Littérature/France 4 juin Joseph Kessel

Joseph Kessel (1898-1979) détestait son prénom, qu'il ne fit apparaître que tardivement sur la couverture de ses livres, les signant longtemps simplement J. Kessel. Pour lui-même, et ses amis, il fut toujours « Jef ». Ce rapport à soi-même n'a rien d'anecdotique. Outre le signe d'un certain malaise existentiel, qui nourrira toute une partie de son œuvre, c'était également une façon de rompre avec ses confrères, de ne pas poser « à l'écrivain ». Attitude qu'il conservera durant toute sa vie, malgré les nombreux succès (dès son deuxième livre, L'équipage, en 1923), les récompenses (Les rois aveugles remportera en 1927 le Grand prix du roman de l'Académie française), et les honneurs : en 1963, il sera élu à l'Académie française.

Il faut dire que sa vie, dont il disait qu'elle était « plus importante que mon œuvre, mais on peut vivre et écrire à la fois » - une vie de grand reporter, de témoin, puis de résistant (il est l'auteur, avec son neveu Maurice Druon, et Anna Marly, du Chant des partisans), d'homme engagé au service de grandes causes, telles la défense de l'Etat d'Israël dont ce Juif laïque se fit le chantre dès 1948 -, lui avait appris à relativiser les choses et à placer au centre de son univers l'homme, et surtout ce qu'il fait. Kessel fut par-dessus tout un aventurier, un homme d'action, toutes ses expériences venant nourrir une œuvre vaste (plus de 80 volumes), diverse, foisonnante, inégale. Il y a chez lui du Malraux, du Saint-Exupéry, du Cendrars. Du Gary aussi, pour le désespoir, qu'il noiera dans l'alcool. Cette vie, un Album, signé du journaliste Gilles Heuré, la raconte en images, souvent inédites, toujours éclairantes. Kessel est entré en littérature par effraction. Quoique publié à la NRF avec le soutien résolu de Gaston Gallimard, son panache, ses excès, son éclectisme tranchaient sur un milieu littéraire qui ne fut jamais vraiment le sien, et où ses succès considérables (L'équipage, Belle de jour, Le lion, Les cavaliers, entre autres, furent des best-sellers) suscitèrent pas mal de jalousies.

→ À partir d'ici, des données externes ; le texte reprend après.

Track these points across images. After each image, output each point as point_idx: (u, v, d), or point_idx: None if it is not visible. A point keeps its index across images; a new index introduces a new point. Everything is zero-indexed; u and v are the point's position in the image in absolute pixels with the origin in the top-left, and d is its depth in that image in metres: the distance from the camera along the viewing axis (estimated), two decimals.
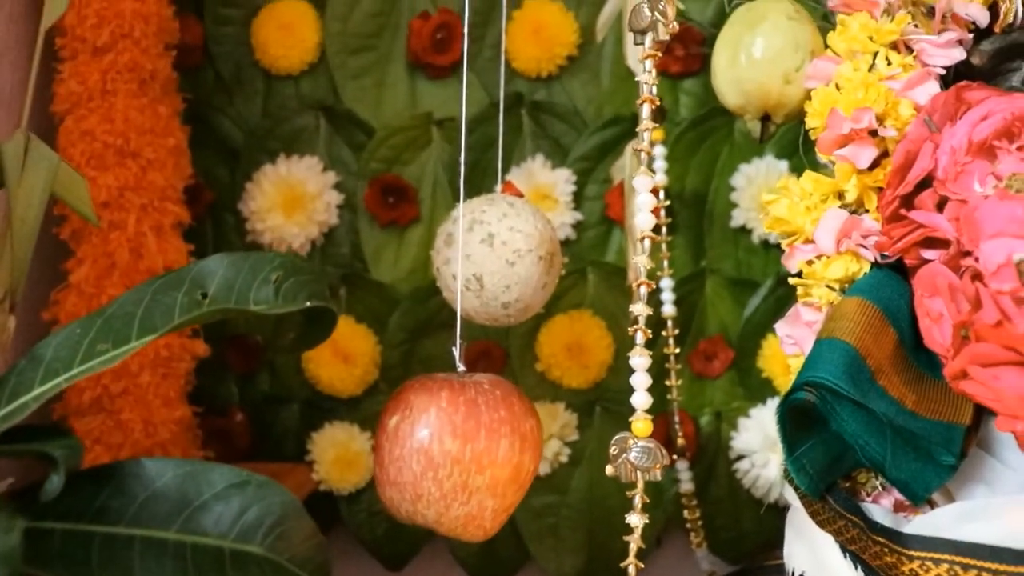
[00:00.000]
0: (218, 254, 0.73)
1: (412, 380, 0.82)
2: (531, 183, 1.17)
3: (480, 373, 0.84)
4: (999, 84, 0.95)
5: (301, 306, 0.71)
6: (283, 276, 0.73)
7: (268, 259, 0.73)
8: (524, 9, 1.18)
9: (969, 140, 0.79)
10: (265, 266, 0.73)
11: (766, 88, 0.92)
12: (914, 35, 0.91)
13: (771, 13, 0.92)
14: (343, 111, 1.20)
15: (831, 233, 0.86)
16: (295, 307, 0.71)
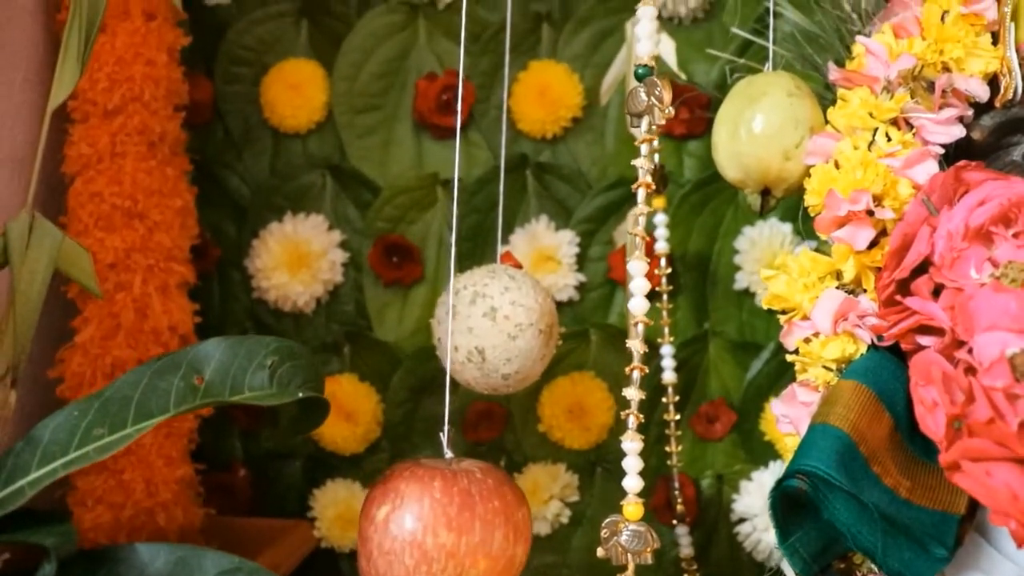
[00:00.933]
0: (215, 338, 0.74)
1: (399, 466, 0.80)
2: (534, 245, 1.17)
3: (469, 460, 0.84)
4: (1000, 158, 0.95)
5: (293, 396, 0.72)
6: (278, 361, 0.73)
7: (263, 343, 0.74)
8: (530, 71, 1.19)
9: (966, 225, 0.79)
10: (260, 351, 0.73)
11: (766, 164, 0.92)
12: (914, 112, 0.91)
13: (771, 89, 0.93)
14: (349, 170, 1.21)
15: (828, 313, 0.86)
16: (288, 396, 0.72)
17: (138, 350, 1.04)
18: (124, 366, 1.02)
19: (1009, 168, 0.95)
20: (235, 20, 1.21)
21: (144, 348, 1.04)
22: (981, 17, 0.98)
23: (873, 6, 1.06)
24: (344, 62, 1.20)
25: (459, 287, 0.94)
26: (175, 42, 1.11)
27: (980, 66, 0.96)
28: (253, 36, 1.21)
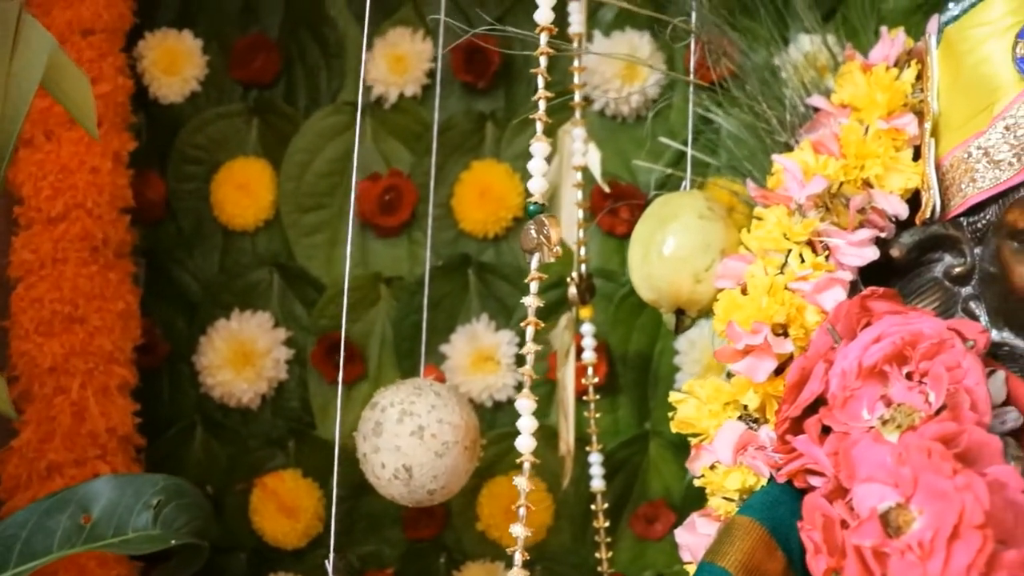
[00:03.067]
0: (105, 476, 0.75)
1: None
2: (474, 345, 1.17)
3: None
4: (921, 275, 0.94)
5: (166, 543, 0.72)
6: (164, 501, 0.73)
7: (152, 482, 0.74)
8: (472, 171, 1.19)
9: (859, 364, 0.78)
10: (148, 489, 0.74)
11: (676, 287, 0.91)
12: (828, 233, 0.90)
13: (683, 211, 0.92)
14: (295, 268, 1.21)
15: (728, 444, 0.85)
16: (161, 543, 0.72)
17: (75, 452, 1.04)
18: (60, 469, 1.03)
19: (929, 285, 0.94)
20: (188, 119, 1.22)
21: (81, 450, 1.05)
22: (902, 132, 0.97)
23: (800, 117, 1.05)
24: (291, 162, 1.21)
25: (385, 404, 0.94)
26: (122, 147, 1.13)
27: (901, 182, 0.95)
28: (205, 135, 1.22)
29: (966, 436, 0.71)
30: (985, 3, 0.94)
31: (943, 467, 0.66)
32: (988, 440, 0.74)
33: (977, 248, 0.91)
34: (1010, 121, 0.88)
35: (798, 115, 1.06)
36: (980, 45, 0.92)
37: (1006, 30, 0.91)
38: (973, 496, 0.65)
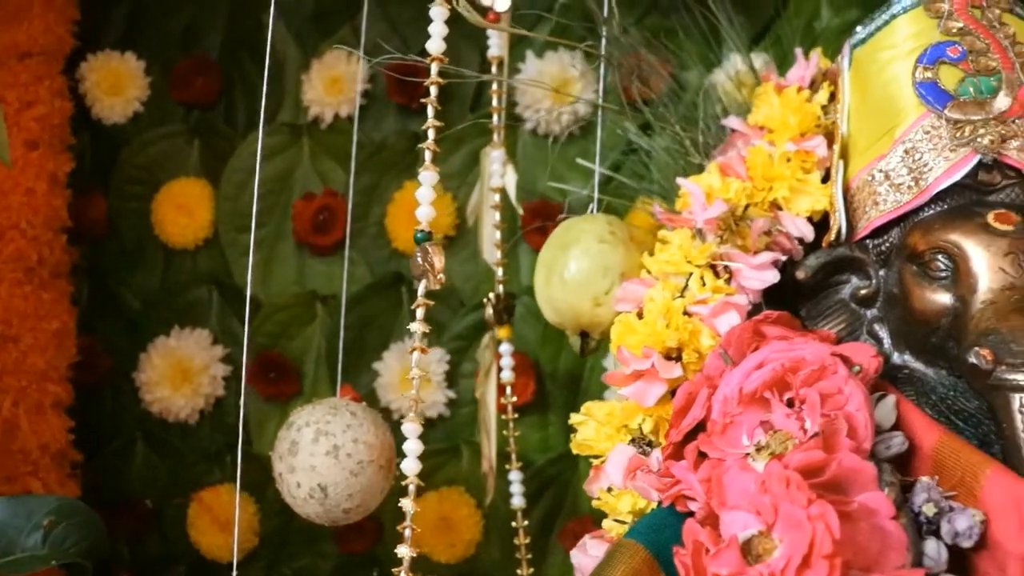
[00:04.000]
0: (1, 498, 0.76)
1: None
2: (405, 362, 1.18)
3: None
4: (829, 297, 0.93)
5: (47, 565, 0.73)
6: (55, 521, 0.74)
7: (45, 502, 0.75)
8: (404, 190, 1.20)
9: (740, 390, 0.78)
10: (41, 509, 0.75)
11: (577, 310, 0.92)
12: (730, 256, 0.90)
13: (584, 236, 0.92)
14: (234, 286, 1.22)
15: (619, 467, 0.85)
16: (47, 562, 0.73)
17: (6, 469, 1.06)
18: None
19: (836, 307, 0.93)
20: (130, 139, 1.24)
21: (12, 467, 1.06)
22: (812, 154, 0.97)
23: (714, 138, 1.05)
24: (229, 182, 1.22)
25: (301, 423, 0.95)
26: (59, 168, 1.15)
27: (808, 204, 0.95)
28: (146, 155, 1.23)
29: (835, 464, 0.71)
30: (890, 27, 0.94)
31: (799, 496, 0.67)
32: (862, 467, 0.74)
33: (882, 270, 0.90)
34: (908, 145, 0.88)
35: (714, 137, 1.06)
36: (885, 68, 0.92)
37: (908, 54, 0.91)
38: (824, 526, 0.65)
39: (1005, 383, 0.76)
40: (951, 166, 0.86)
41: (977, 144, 0.85)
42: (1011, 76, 0.88)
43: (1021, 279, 0.82)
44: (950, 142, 0.86)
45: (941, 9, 0.92)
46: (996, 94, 0.88)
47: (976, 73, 0.88)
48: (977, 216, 0.85)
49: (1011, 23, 0.92)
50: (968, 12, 0.92)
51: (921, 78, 0.89)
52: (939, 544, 0.73)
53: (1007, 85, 0.88)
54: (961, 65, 0.89)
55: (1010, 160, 0.86)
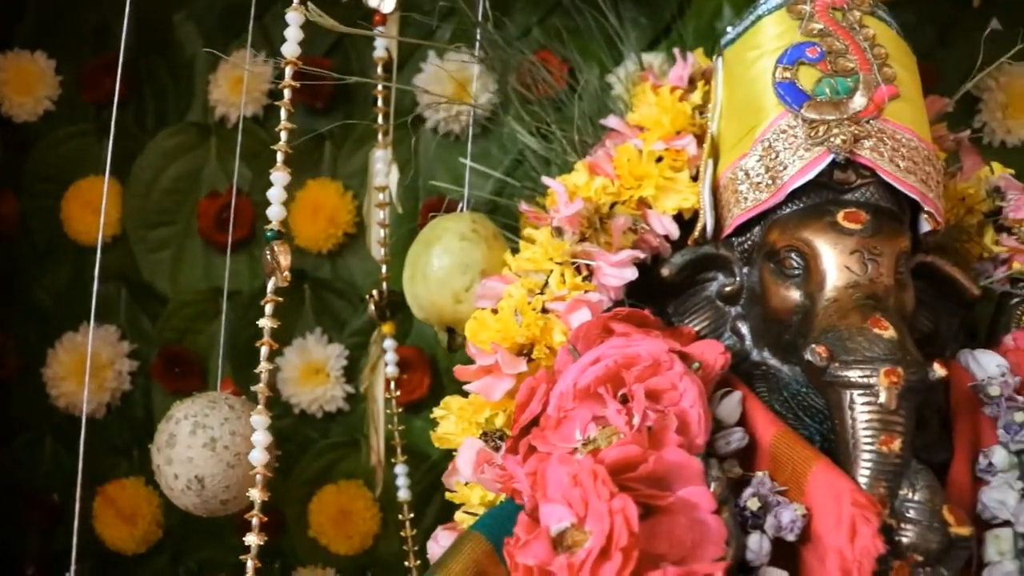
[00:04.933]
0: None
1: None
2: (305, 358, 1.19)
3: None
4: (697, 294, 0.94)
5: None
6: None
7: None
8: (307, 189, 1.21)
9: (575, 385, 0.79)
10: None
11: (439, 306, 0.93)
12: (591, 254, 0.91)
13: (446, 234, 0.93)
14: (141, 283, 1.24)
15: (468, 461, 0.86)
16: None
17: None
18: None
19: (702, 304, 0.94)
20: (41, 138, 1.25)
21: None
22: (683, 153, 0.97)
23: (594, 137, 1.06)
24: (136, 179, 1.24)
25: (179, 416, 0.97)
26: None
27: (676, 203, 0.96)
28: (57, 154, 1.25)
29: (652, 459, 0.72)
30: (756, 27, 0.94)
31: (603, 490, 0.68)
32: (687, 462, 0.74)
33: (745, 268, 0.91)
34: (767, 144, 0.89)
35: (593, 136, 1.07)
36: (750, 68, 0.92)
37: (770, 54, 0.91)
38: (623, 519, 0.66)
39: (837, 380, 0.76)
40: (805, 165, 0.87)
41: (830, 143, 0.86)
42: (868, 77, 0.89)
43: (865, 277, 0.82)
44: (805, 141, 0.87)
45: (803, 11, 0.92)
46: (853, 94, 0.88)
47: (833, 74, 0.89)
48: (828, 215, 0.85)
49: (872, 25, 0.93)
50: (829, 14, 0.92)
51: (780, 78, 0.90)
52: (762, 537, 0.74)
53: (864, 86, 0.89)
54: (819, 66, 0.90)
55: (863, 159, 0.86)
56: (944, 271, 0.92)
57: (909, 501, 0.72)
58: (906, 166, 0.87)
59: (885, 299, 0.81)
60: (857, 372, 0.76)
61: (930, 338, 0.93)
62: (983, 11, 1.26)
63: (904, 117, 0.89)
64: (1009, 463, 0.79)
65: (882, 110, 0.88)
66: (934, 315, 0.93)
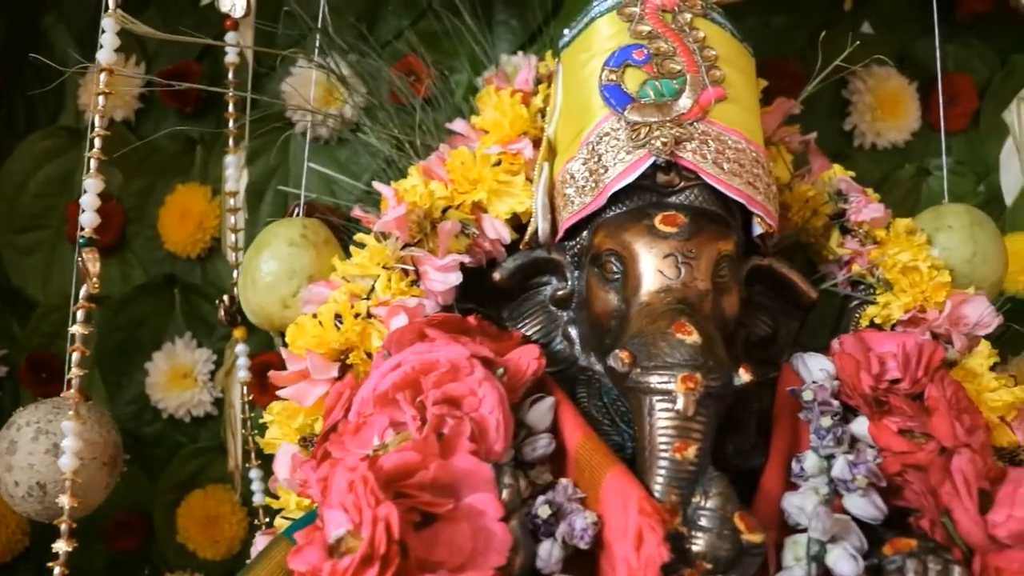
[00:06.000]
0: None
1: None
2: (172, 363, 1.17)
3: None
4: (531, 299, 0.93)
5: None
6: None
7: None
8: (176, 193, 1.20)
9: (374, 391, 0.78)
10: None
11: (268, 312, 0.92)
12: (418, 259, 0.90)
13: (275, 240, 0.92)
14: (11, 287, 1.21)
15: (284, 466, 0.85)
16: None
17: None
18: None
19: (535, 309, 0.93)
20: None
21: None
22: (519, 157, 0.96)
23: (438, 139, 1.05)
24: (6, 183, 1.22)
25: (21, 423, 0.95)
26: None
27: (509, 207, 0.95)
28: None
29: (433, 465, 0.71)
30: (589, 29, 0.93)
31: (370, 498, 0.67)
32: (477, 469, 0.73)
33: (577, 272, 0.90)
34: (590, 147, 0.88)
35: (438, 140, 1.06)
36: (581, 70, 0.91)
37: (600, 55, 0.90)
38: (384, 526, 0.65)
39: (638, 385, 0.75)
40: (626, 168, 0.86)
41: (652, 146, 0.85)
42: (696, 79, 0.88)
43: (678, 281, 0.81)
44: (627, 144, 0.86)
45: (633, 13, 0.91)
46: (678, 97, 0.87)
47: (659, 76, 0.88)
48: (646, 218, 0.84)
49: (703, 28, 0.91)
50: (659, 16, 0.91)
51: (606, 80, 0.89)
52: (554, 545, 0.73)
53: (691, 88, 0.87)
54: (645, 68, 0.88)
55: (685, 162, 0.85)
56: (781, 274, 0.90)
57: (701, 508, 0.71)
58: (731, 168, 0.86)
59: (698, 303, 0.80)
60: (656, 378, 0.75)
61: (768, 341, 0.92)
62: (855, 14, 1.25)
63: (731, 119, 0.88)
64: (819, 468, 0.78)
65: (707, 112, 0.86)
66: (773, 318, 0.92)
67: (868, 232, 0.95)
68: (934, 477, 0.76)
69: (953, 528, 0.74)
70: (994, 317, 0.91)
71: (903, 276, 0.92)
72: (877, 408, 0.81)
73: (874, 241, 0.95)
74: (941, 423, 0.79)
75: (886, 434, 0.80)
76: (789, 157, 1.00)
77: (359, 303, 0.86)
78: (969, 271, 0.97)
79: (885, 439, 0.80)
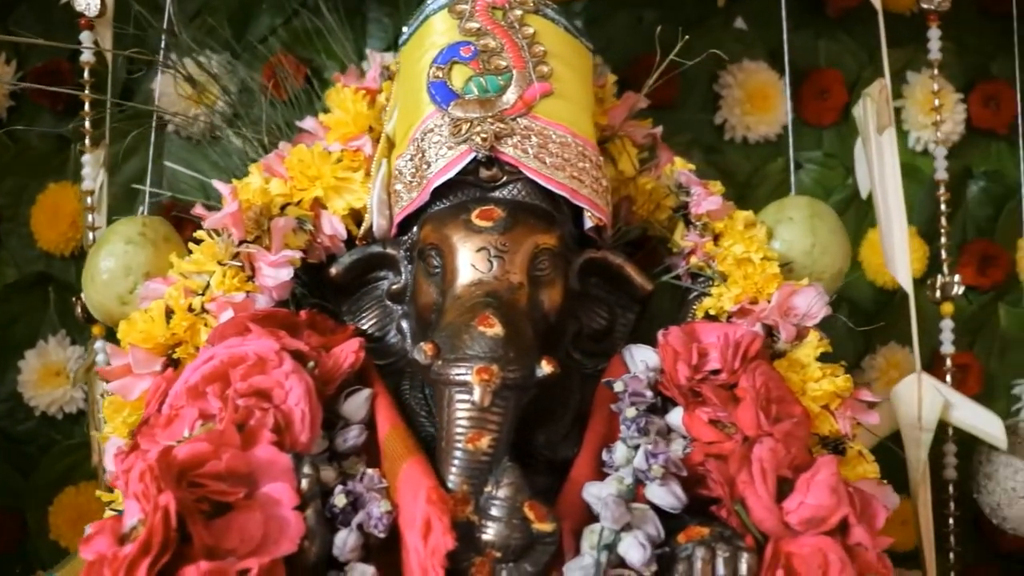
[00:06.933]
0: None
1: None
2: (44, 361, 1.19)
3: None
4: (369, 294, 0.94)
5: None
6: None
7: None
8: (47, 192, 1.21)
9: (186, 383, 0.79)
10: None
11: (107, 308, 0.93)
12: (253, 256, 0.91)
13: (114, 236, 0.93)
14: None
15: (111, 460, 0.87)
16: None
17: None
18: None
19: (372, 304, 0.94)
20: None
21: None
22: (360, 153, 0.98)
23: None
24: None
25: None
26: None
27: (348, 203, 0.96)
28: None
29: (227, 456, 0.72)
30: (424, 26, 0.94)
31: (151, 487, 0.68)
32: (276, 459, 0.75)
33: (410, 267, 0.92)
34: (416, 143, 0.89)
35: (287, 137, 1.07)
36: (414, 67, 0.93)
37: (431, 52, 0.92)
38: (163, 515, 0.66)
39: (439, 377, 0.77)
40: (447, 163, 0.87)
41: (472, 141, 0.86)
42: (522, 74, 0.89)
43: (490, 275, 0.83)
44: (448, 139, 0.87)
45: (463, 11, 0.93)
46: (503, 92, 0.89)
47: (484, 72, 0.89)
48: (465, 212, 0.85)
49: (534, 24, 0.93)
50: (489, 13, 0.93)
51: (433, 77, 0.90)
52: (350, 533, 0.74)
53: (516, 83, 0.89)
54: (471, 64, 0.90)
55: (506, 157, 0.87)
56: (616, 267, 0.92)
57: (493, 498, 0.73)
58: (554, 163, 0.88)
59: (510, 297, 0.82)
60: (456, 370, 0.76)
61: (604, 333, 0.94)
62: (728, 10, 1.27)
63: (557, 114, 0.89)
64: (627, 458, 0.79)
65: (532, 107, 0.88)
66: (609, 311, 0.94)
67: (707, 224, 0.97)
68: (733, 466, 0.77)
69: (746, 515, 0.75)
70: (823, 308, 0.92)
71: (737, 268, 0.94)
72: (693, 399, 0.83)
73: (713, 233, 0.97)
74: (745, 413, 0.80)
75: (698, 424, 0.81)
76: (634, 151, 1.02)
77: (194, 299, 0.88)
78: (809, 262, 0.98)
79: (696, 429, 0.81)
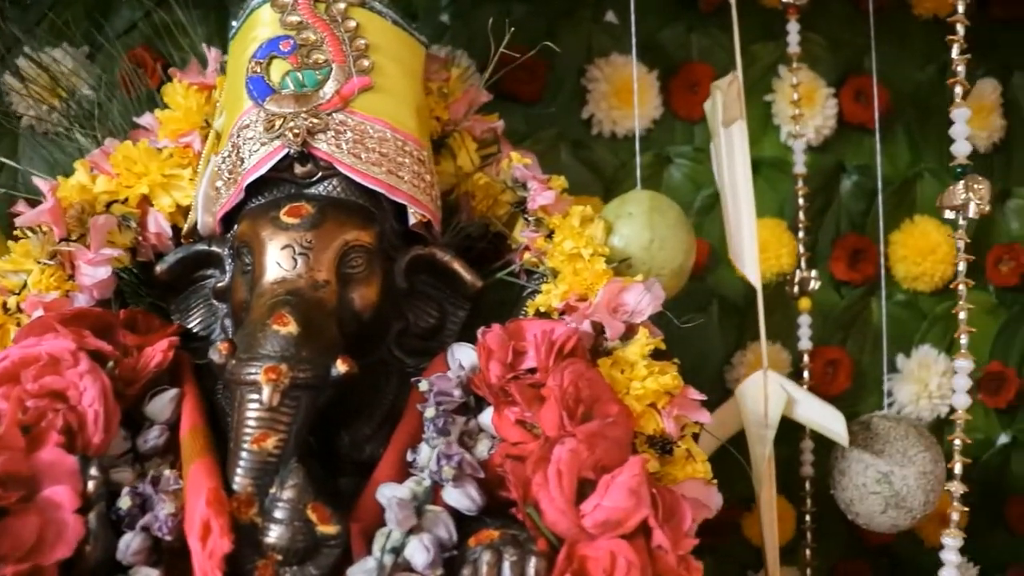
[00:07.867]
0: None
1: None
2: None
3: None
4: (197, 292, 0.93)
5: None
6: None
7: None
8: None
9: None
10: None
11: None
12: (71, 253, 0.91)
13: None
14: None
15: None
16: None
17: None
18: None
19: (198, 302, 0.93)
20: None
21: None
22: (190, 149, 0.97)
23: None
24: None
25: None
26: None
27: (175, 200, 0.95)
28: None
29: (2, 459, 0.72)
30: (249, 20, 0.93)
31: None
32: (61, 461, 0.74)
33: (233, 264, 0.91)
34: (233, 140, 0.88)
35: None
36: (237, 62, 0.92)
37: (252, 46, 0.91)
38: None
39: (232, 377, 0.76)
40: (260, 160, 0.86)
41: (284, 137, 0.85)
42: (342, 68, 0.88)
43: (293, 273, 0.82)
44: (262, 135, 0.86)
45: (285, 4, 0.92)
46: (321, 87, 0.88)
47: (302, 67, 0.88)
48: (274, 209, 0.85)
49: (358, 17, 0.92)
50: (311, 7, 0.92)
51: (251, 72, 0.89)
52: (135, 536, 0.74)
53: (335, 78, 0.88)
54: (290, 59, 0.89)
55: (320, 153, 0.86)
56: (443, 263, 0.91)
57: (277, 499, 0.72)
58: (371, 158, 0.87)
59: (312, 295, 0.81)
60: (247, 369, 0.75)
61: (434, 331, 0.93)
62: (598, 3, 1.26)
63: (377, 109, 0.89)
64: (429, 459, 0.78)
65: (349, 102, 0.87)
66: (440, 308, 0.93)
67: (541, 220, 0.96)
68: (530, 467, 0.76)
69: (539, 518, 0.74)
70: (652, 304, 0.91)
71: (567, 264, 0.93)
72: (503, 398, 0.82)
73: (549, 229, 0.96)
74: (548, 413, 0.79)
75: (506, 424, 0.81)
76: (473, 146, 1.01)
77: (9, 298, 0.87)
78: (647, 258, 0.98)
79: (504, 429, 0.81)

Depuis sa mort, en 1979, on peut dire que Kessel était au purgatoire, où son œuvre attendait un coup de projecteur. Il y eut déjà, en 2010, le volume des Reportages, romans, procuré par Gilles Heuré en « Quarto », voici maintenant ces deux « Pléiade » de Romans et récits, mais pas seulement. L'édition étant chronologique, elle « juxtapose, écrit Serge Linkès, directeur du chantier, des ouvrages relevant, à des degrés divers, de la fiction, du récit, du reportage ou de ce que Kessel aimait à nommer documentaire ». A quoi s'ajoutent, les manuscrits de Kessel étant désormais accessibles, nombre d'inédits, dont le scénario du film Le bataillon du ciel, d'après le roman éponyme paru en 1947. L'archéologie du texte permet de comprendre le projet, le travail d'un écrivain qui avait l'écriture bien moins « facile » qu'on ne pense, surtout à la fin. Le voici désormais reconnu parmi les plus grands du XXe siècle.

Joseph Kessel
Romans et récits. Vol. 1
Gallimard
Tirage: 15 000 ex.
Prix: 73 € (68 € jusqu’au 31.12.2020) ; 1868 p.
ISBN: 9782072850073
Joseph Kessel
Romans et récits. Volume 2
Gallimard
Tirage: 15 000 ex.
Prix: 72 € (67 € jusqu’au 31.12.2020) ; 1 808 p.
ISBN: 9782072850103
Gilles Heuré
Coffret Kessel Romans et récits
Gallimard
Tirage: NC
Prix: 11, 70 euros ; 256 p. offert par le libraire pour l’achat de 3 volumes de la collection.